### Extracted text
Citing State v. Moore, 73 Wn. App. 805, 871 P.2d 1086 (1994), Mr. Amodio contends the 1978 amendment to SCC 1.16.040 fails to satisfy the requirements of RCW 3.38.020 that the districting plan include the number and location of the district court commissioners. In Moore, Skamania County had adopted a districting plan that did not include a provision authorizing appointment of district court commissioners. Although the districting committee had orally recommended to the board that it authorize commissioners, the recommendation was never reduced to writing, and the plan was never amended. Moore, 73 Wn. App. at 808-09. Nevertheless, the county district court judge appointed a commissioner who issued search warrants in each of 11 criminal prosecutions that were consolidated on appeal. Moore found that the office of district court commissioner had never been validly created. Id. at 812. Holding that the statute authorizing the office is not self-executing, the court held that the districting plan must specifically establish the office of district court commissioner by specifying the number and locations of commissioner courts. Id. at 813.

Moore calls for strict compliance with RCW 3.38.020. Id. The “sound policy reasons” for strict compliance include recognition that the district court commissioner wields substantial authority without direct accountability to the county’s residents. Id. Consequently, creation and authorization of the office must comply with the public process of debate and adoption at board of county commissioner meetings. Id. at 814.

In Moore, however, Skamania County never expressly appointed or authorized appointment of a commissioner after the district court system was established. Spokane County recently amended SCC 1.16.040 to comply with RCW 3.38.020:

*365There shall be up to five justice court commissioners having those powers enumerated in RCW Section 3.42.020. The actual number of justice court commissioners, up to five, shall be determined on a yearly basis upon the board of county commissioners [’] adoption of the Spokane County district court budget. Justice court commissioners’ court rooms and records shall be in the Spokane County Courthouse Complex or in court facilities located within the city limits of Cheney or city limits of Deer Park.

### Extracted records
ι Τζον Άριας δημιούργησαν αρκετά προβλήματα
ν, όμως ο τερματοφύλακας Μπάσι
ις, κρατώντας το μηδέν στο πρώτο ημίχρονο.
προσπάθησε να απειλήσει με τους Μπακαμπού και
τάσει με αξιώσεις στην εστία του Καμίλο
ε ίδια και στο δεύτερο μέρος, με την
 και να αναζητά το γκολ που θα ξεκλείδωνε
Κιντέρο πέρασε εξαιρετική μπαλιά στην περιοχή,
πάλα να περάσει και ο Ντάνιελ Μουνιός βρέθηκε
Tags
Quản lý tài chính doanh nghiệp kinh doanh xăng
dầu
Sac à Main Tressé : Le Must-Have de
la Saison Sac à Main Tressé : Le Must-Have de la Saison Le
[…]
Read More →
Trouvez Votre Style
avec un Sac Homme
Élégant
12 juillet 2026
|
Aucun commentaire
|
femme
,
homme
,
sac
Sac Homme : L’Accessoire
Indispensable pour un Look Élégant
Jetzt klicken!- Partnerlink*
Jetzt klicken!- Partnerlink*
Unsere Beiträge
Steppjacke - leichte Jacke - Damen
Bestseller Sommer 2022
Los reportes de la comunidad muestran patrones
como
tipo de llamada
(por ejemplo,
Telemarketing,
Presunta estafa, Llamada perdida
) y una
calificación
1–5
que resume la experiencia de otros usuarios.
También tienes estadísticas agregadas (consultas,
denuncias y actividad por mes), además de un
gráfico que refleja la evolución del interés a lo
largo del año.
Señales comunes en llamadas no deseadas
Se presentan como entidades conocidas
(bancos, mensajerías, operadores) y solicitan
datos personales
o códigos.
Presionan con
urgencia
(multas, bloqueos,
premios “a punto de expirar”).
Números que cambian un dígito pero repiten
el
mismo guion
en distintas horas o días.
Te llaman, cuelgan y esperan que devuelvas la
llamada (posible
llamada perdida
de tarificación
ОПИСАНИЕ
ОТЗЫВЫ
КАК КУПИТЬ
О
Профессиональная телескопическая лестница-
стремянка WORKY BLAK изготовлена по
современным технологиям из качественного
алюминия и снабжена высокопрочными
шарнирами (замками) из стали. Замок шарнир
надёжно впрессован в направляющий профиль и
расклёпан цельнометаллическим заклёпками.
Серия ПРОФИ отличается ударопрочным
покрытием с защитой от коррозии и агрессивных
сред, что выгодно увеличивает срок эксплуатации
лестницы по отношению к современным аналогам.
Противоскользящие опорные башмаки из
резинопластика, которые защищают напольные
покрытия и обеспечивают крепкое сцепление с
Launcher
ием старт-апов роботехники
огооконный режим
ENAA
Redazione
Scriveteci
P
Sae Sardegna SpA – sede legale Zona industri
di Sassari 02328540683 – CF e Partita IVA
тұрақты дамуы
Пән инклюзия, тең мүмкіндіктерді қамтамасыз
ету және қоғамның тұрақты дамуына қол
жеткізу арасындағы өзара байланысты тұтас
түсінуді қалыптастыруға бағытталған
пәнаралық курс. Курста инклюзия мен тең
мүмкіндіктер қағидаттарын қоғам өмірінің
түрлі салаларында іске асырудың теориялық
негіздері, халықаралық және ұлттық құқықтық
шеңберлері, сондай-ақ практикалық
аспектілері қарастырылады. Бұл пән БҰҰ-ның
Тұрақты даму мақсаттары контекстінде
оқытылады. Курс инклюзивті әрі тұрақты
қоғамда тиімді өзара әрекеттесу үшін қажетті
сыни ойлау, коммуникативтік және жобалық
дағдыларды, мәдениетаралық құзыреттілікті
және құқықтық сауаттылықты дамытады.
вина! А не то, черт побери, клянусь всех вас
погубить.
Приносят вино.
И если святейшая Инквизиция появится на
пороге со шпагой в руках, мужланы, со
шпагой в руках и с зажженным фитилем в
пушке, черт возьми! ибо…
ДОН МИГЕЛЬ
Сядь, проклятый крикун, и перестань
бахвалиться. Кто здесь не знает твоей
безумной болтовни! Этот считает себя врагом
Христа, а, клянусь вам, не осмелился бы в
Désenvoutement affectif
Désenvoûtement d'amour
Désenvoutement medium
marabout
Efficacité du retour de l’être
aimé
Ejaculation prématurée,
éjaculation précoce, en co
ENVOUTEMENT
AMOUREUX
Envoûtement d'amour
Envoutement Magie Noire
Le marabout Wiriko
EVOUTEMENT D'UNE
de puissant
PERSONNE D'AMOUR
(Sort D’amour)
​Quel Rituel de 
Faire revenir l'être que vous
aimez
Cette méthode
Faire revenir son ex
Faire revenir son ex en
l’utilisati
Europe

### Tasks to complete
• a. Answer these questions from the opinion on district court commissioners:
(i) How many criminal prosecutions were consolidated on appeal in Moore?
(ii) Up to how many justice court commissioners does the amended SCC 1.16.040 allow?
(iii) At what meetings must the office's creation go through public debate and adoption?
• b. Say whether each statement agrees with the opinion on district court commissioners. Quote the deciding words for each.
(i) In Moore, the districting committee's recommendation to authorize commissioners was put in writing.
(ii) The Moore court held that the statute authorizing the office is self-executing.
(iii) Under the amended SCC 1.16.040, commissioners' courtrooms may be in court facilities within the city limits of Cheney.
• c. Carry on the opinion on district court commissioners, starting right after its final sentence.
The records have nothing to do with the opinion on district court commissioners.

### Answers by item
• a.
(i) 11.
(ii) Five.
(iii) Board of county commissioner meetings.

• b.
(i) No: "the recommendation was never reduced to writing"
(ii) No: "Holding that the statute authorizing the office is not self-executing"
(iii) Yes: "or in court facilities located within the city limits of Cheney or city limits of Deer Park"

• c.
SCC 1.16.040. When a specific statutory procedure for creation of a governmental department or position is not followed, a subsequent legislative enactment incorporating the necessary elements can provide the notice and authorization necessary to cure the deficiency. In re Eng, 113 Wn.2d 178, 191, 776 P.2d 1336 (1989). In Eng, three appellants challenged the authority of certain Seattle municipal judges whose departments had not been established by the city’s legislative body as required by law. Eng, 113 Wn.2d at 191, found that while the specific statutory procedure had not been followed, subsequent codification identifying all the departments provided “more than adequate notice, albeit after the fact.” The court concluded, “[t]hus, the City officially created half of its municipal court departments years after it ‘created’ them in practice.” Id.

As noted in Moore, 73 Wn. App. at 814, public input into the creation of the office of district court commissioner is the paramount concern of the Legislature. In the case before us, the process of resolutions, public discussion, adoption, and amendment of the county code has provided the public adequate opportunity to be heard on the authorization for the office of district court commissioner. As in Eng, the County incorporated the statutorily required elements in a subsequent code authorizing Commissioner Seines — the fourth district court position created out of a maximum of five — after the fact. We find that Commissioner Seines’ office was properly created, and conclude that the search warrant he issued was valid.

Affirmed.

*366The remainder of this opinion has no precedential value. Therefore, it will be filed for public record in accordance with the rules governing unpublished opinions, RCW 2.06.040.

Brown, A.C.J., and Sweeney, J., concur.

Review denied at 147 Wn.2d 1011 (2002).